*** Exercise text ***

Elizabeth Shepherd: FOI and records management, the local government experience

What has been the experience of local authorities and what is the relationship between records management and Freedom of Information. Looked at small and large public authorities and adopted a qualitative approach using mainly interviews. Many individuals had dual or more responsibilities. Held 22 interviews in 19 different organisations. In user terms targetted people or organisations who had made multiple requests as thought these would have wider experience to comment on. Eleven of these were held.

Conclusions: local authorities struggled to make comprehensive and embedded changes to information maangement policies and practice. This was especially problematic for digital records. Many established data protection systems but few looked at impact on records management. This was in contrast to FOI. Very few studies on the user experience.  Journalists have made most use of the act, but pressure groups and individuals are now making more use of the act.

Only five authorities out of the 19 studied had a records manager before the act and only another seven had one after the passing of the act. Sometimes records management given to temporary staff and had a low priority. In many there was no actual records manager, some had records management as part of their job and some had simply adopted it as a role. Sometimes records management and compliance in different directorates and different teams. FOI was most often located in legal department but records management often seen as an ICT function. Led to FOI being seen purely as a compliance issue and not linked to records management.

Not seen as a systems issue or solved by buying IT alone. In many cases business efficiencies and down-sizing led to focus on records management that has previously not been there. The e-government agenda was also a driver and led to authorities buying into EDRMS and looking more closely at FOI.

*** End of Exercise text ***
*** Recorded data ***

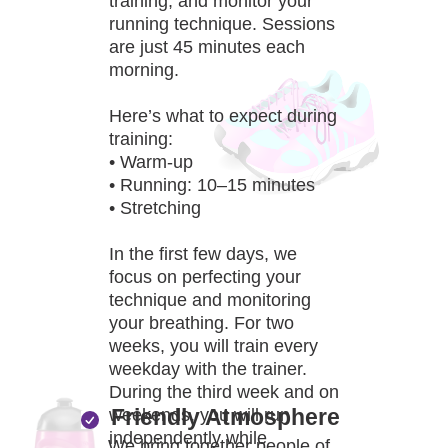
training, and monitor your
running technique. Sessions
are just 45 minutes each
morning.
Here’s what to expect during
training:
• Warm-up
• Running: 10–15 minutes
• Stretching
In the first few days, we
focus on perfecting your
technique and monitoring
your breathing. For two
weeks, you will train every
weekday with the trainer.
During the third week and on
Friendly Atmosphere
weekends, you will run
independently while
We bring together people of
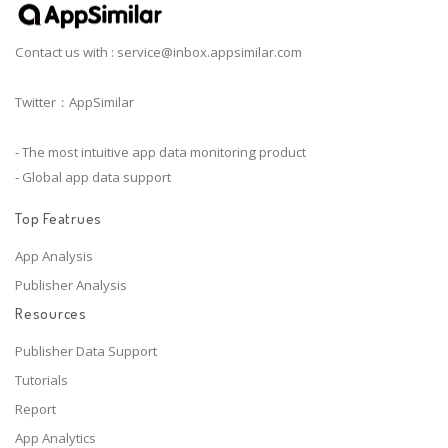
Contact us with :
service@inbox.appsimilar.com
Twitter：AppSimilar
- The most intuitive app data monitoring product
- Global app data support
Top Featrues
App Analysis
Publisher Analysis
Resources
Publisher Data Support
Tutorials
Report
App Analytics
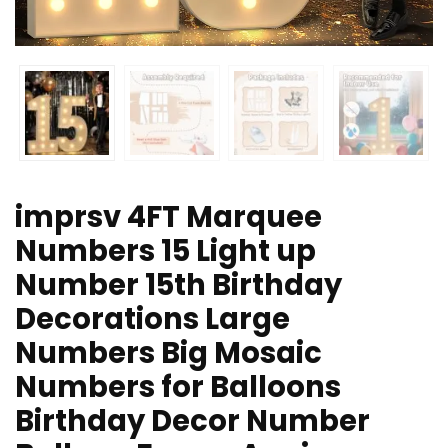
imprsv 4FT Marquee
Numbers 15 Light up
Number 15th Birthday
Decorations Large
Numbers Big Mosaic
Numbers for Balloons
Birthday Decor Number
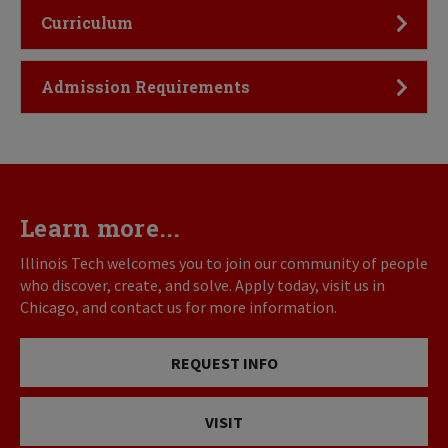
Click to Open
Curriculum
Click to Open
Admission Requirements
Learn more...
Illinois Tech welcomes you to join our community of people
who discover, create, and solve. Apply today, visit us in
Chicago, and contact us for more information.
REQUEST INFO
VISIT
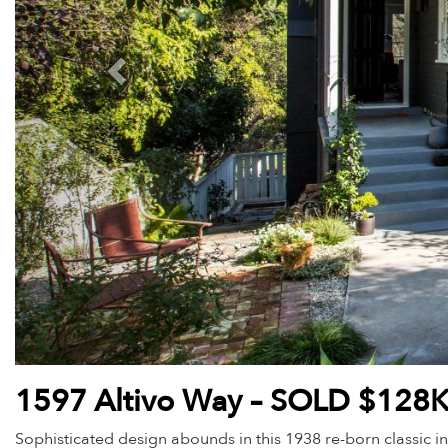
1597 Altivo Way – SOLD $128
Sophisticated design abounds in this 1938 re-born classic in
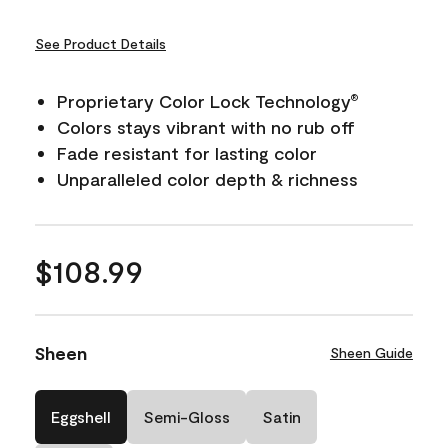
See Product Details
Proprietary Color Lock Technology
®
Colors stays vibrant with no rub off
Fade resistant for lasting color
Unparalleled color depth & richness
$108.99
Sheen
Sheen Guide
Eggshell
Semi-Gloss
Satin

*** End of Recorded data ***

> _Parts of the exercise_
(a) Using the text on FOI and records management, say whether each statement agrees with it. Give yes or no and quote the deciding words.
(i) The study relied mainly on interviews.
(ii) FOI was most often located in the ICT department.
(iii) Journalists have made the most use of the act.
(b) Answer these questions from the text on FOI and records management.
(i) How many interviews were held, and in how many organizations?
(ii) How many of the authorities studied had a records manager before the act?
(iii) Which agenda led authorities to buy into EDRMS?
(c) List every group that the text on FOI and records management names as users of the act.
You will not need the rows for any of this work.

> _Responses per task_
(a)
(i) Yes: "adopted a qualitative approach using mainly interviews"
(ii) No: "FOI was most often located in legal department but records management often seen as an ICT function"
(iii) Yes: "Journalists have made most use of the act"

(b)
(i) 22 interviews in 19 organizations.
(ii) Five.
(iii) The e-government agenda.

(c) Journalists, pressure groups, individuals.